Nel 1993 Franco e Roberta Calarota, fondatori, della Galleria d'Arte Maggiore g.a.m. hanno realizzato una mostra innovativa dedicata a Gino Severini. In occasione di "Gino Severini. La regola, la maschera, il sacro", Franco e Roberta Calarota hanno ricostruito l'originale ed intera "sala delle Maschere" del Castello di Montegufoni, dipinta da Gino Severini nel 1921. L'opera fu commissionata a Severini da Sir Osbert George Sitwell, ultimo proprietario del Castello. La mostra presenta un excursus sull'opera di Gino Severini e come lo stesso Severini dichiara: «i personaggi della "Commedia dell'Arte" mi ha dato la possibilità di umanizzare la geometria e di aggiungere quel senso di fantastico e di misterioso che è stato usato dai Surrealisti». Una curiosità: durante la Seconda Guerra Mondiale, alcuni capolavori come la "Primavera" di Sandro Botticelli e la "Madonna di Ognissanti" di Giotto sono stati trasportati dagli Uffizi per essere nascosti e protetti.
Verso la fine del 1920 il mercante d'arte Léonce Rosemberg comunica a Gino Severini, allora in permanenza nella casa di cura di Bligny, che un suo importante cliente di Londra, Sir George Sitwell Bart, insieme ai suoi figli Edith, Osbert e Sacheverell, hanno intenzione di affidargli la decorazione di una sala del loro Castello di Montegufoni, presso Firenze. Se all'inizio i committenti erano indecisi se incaricare Severini o Picasso, ora offrivano al maestro italiano delle buone condizioni economiche ed una permanenza di sei mesi in Italia. In cambio di questa mediazione Rosemberg chiede a Severini una ventina di guazzi con scene della Commedia dell'Arte Italiana, molto vicine a un "Arlecchino" precedentemente inviato a Sitwell come prova conoscitiva del proprio lavoro.

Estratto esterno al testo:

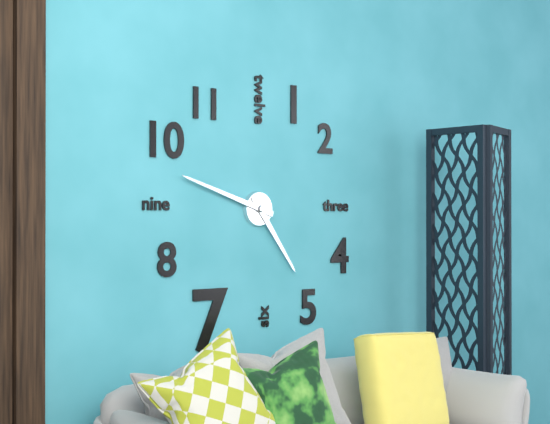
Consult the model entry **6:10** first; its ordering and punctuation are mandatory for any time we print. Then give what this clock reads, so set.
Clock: **4:48**
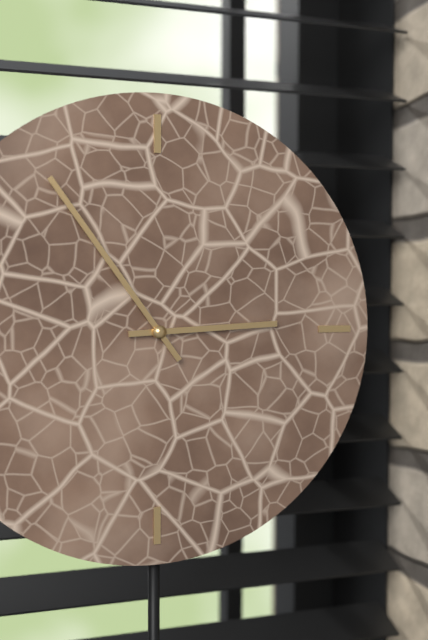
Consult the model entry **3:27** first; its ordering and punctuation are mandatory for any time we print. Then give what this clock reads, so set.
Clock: **2:54**
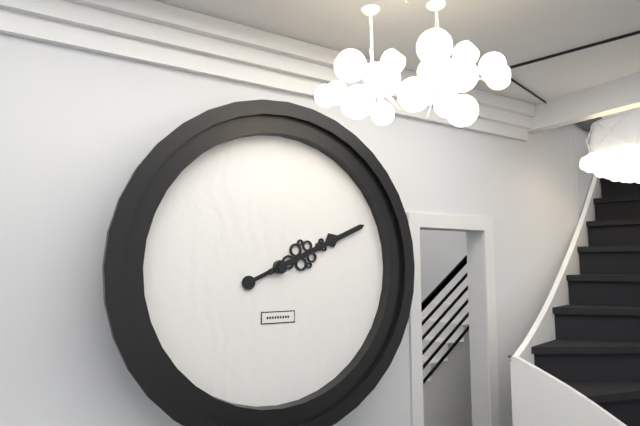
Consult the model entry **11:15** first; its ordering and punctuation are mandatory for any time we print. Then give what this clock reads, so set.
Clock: **2:11**
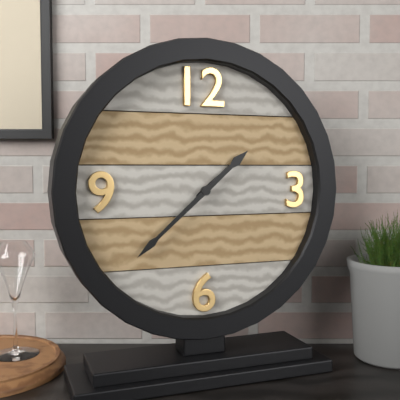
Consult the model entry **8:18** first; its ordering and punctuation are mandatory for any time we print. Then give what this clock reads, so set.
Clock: **1:38**
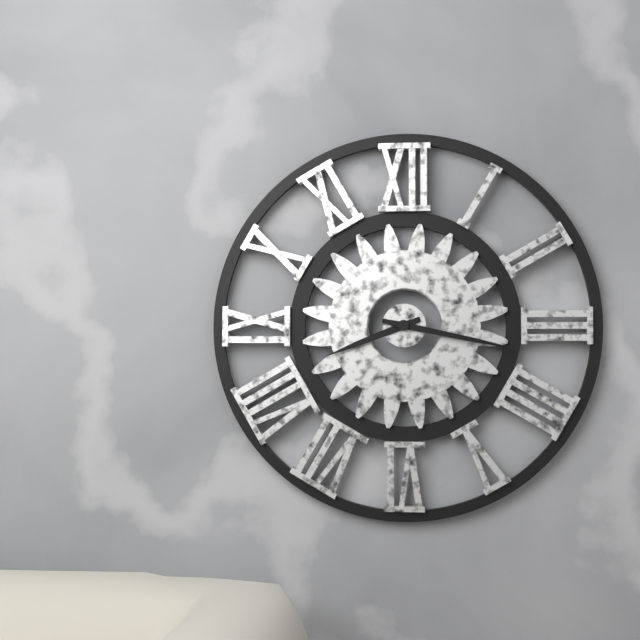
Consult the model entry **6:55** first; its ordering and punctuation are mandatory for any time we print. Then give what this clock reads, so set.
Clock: **8:17**
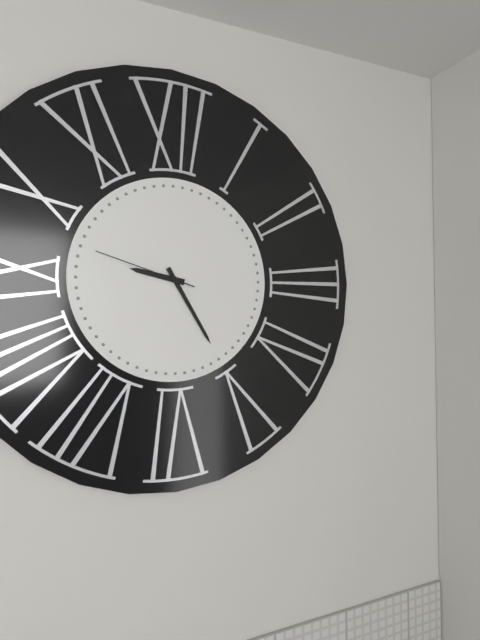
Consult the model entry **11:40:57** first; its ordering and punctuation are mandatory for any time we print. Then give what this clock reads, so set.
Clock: **9:25:48**
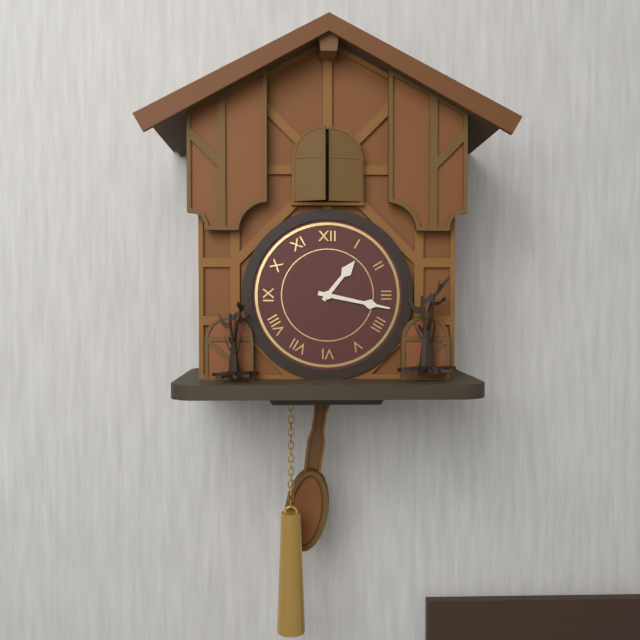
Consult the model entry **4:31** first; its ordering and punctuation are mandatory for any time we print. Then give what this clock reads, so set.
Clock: **1:17**
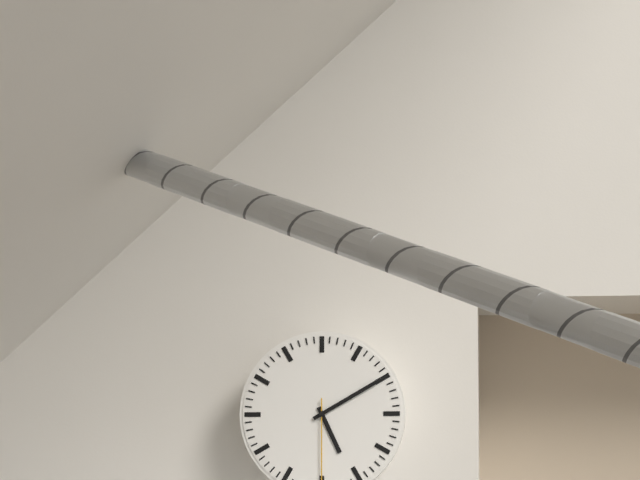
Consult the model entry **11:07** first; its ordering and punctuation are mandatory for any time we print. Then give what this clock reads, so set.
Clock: **5:10**
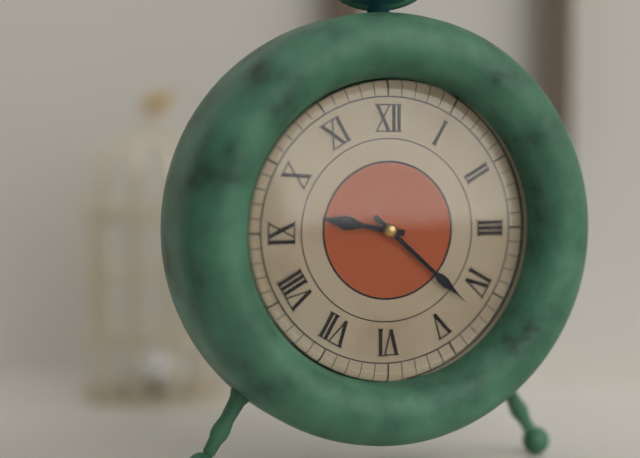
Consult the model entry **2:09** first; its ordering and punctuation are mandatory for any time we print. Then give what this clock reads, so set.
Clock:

Severini, che a partire dal 1917 stava superando il linguaggio cubista per orientarsi verso l'idea di un "realismo poetico" caratterizzato da una costruzione plastico-geometrica di matrice classica, inizia l'opera di Montegufoni nella primavera del 1921. Stabilito che dovrà decorare un piccolo locale vicono ad un salotto, l'artista comincia a pensare le sue composizoni di maschere e nature morte, all'interno di aree ricavate da una suddivisione matematica degli spazi, nella quale anche le porte e le finestre partecipano dello schema geometrico. Emerge con chiarezza lo spirito toscano del pittore, il suo bisogno di ordine e chiarezza che è il denominatore comune della sua opera; la sua passione per la potenzialità poetica del numero e per quel rigore di costruzione rintracciabile sin dalle sue prove divisioniste e futuriste.
Quello di Severini è uno spirito toscano che guarda alla sezione aurea e a Piero della Francesca, e che satura le scene all'aperto abitate da Arlecchino, Pulcinella, Peppe Nappa e Tartaglia, della stessa luce azzurra e limpida che troviamo nelle celebri opere del maestro di Borgo San Sepolcro. Ma gli spazi delle scene dipinte nel castello di Montegufoni non si presentano come ingannevoli sfondati prospettici: appaiono piuttosto in qualità di spazi simbolici popolati da nature morte e da maschere dal significato allegorico: simboli che rimandano alla società contemporanea e alle sue contraddizioni, al quel "disagio della civiltà" che non poteva di certo essere raccontato dalla ragione classica o dal dinamismo futurista.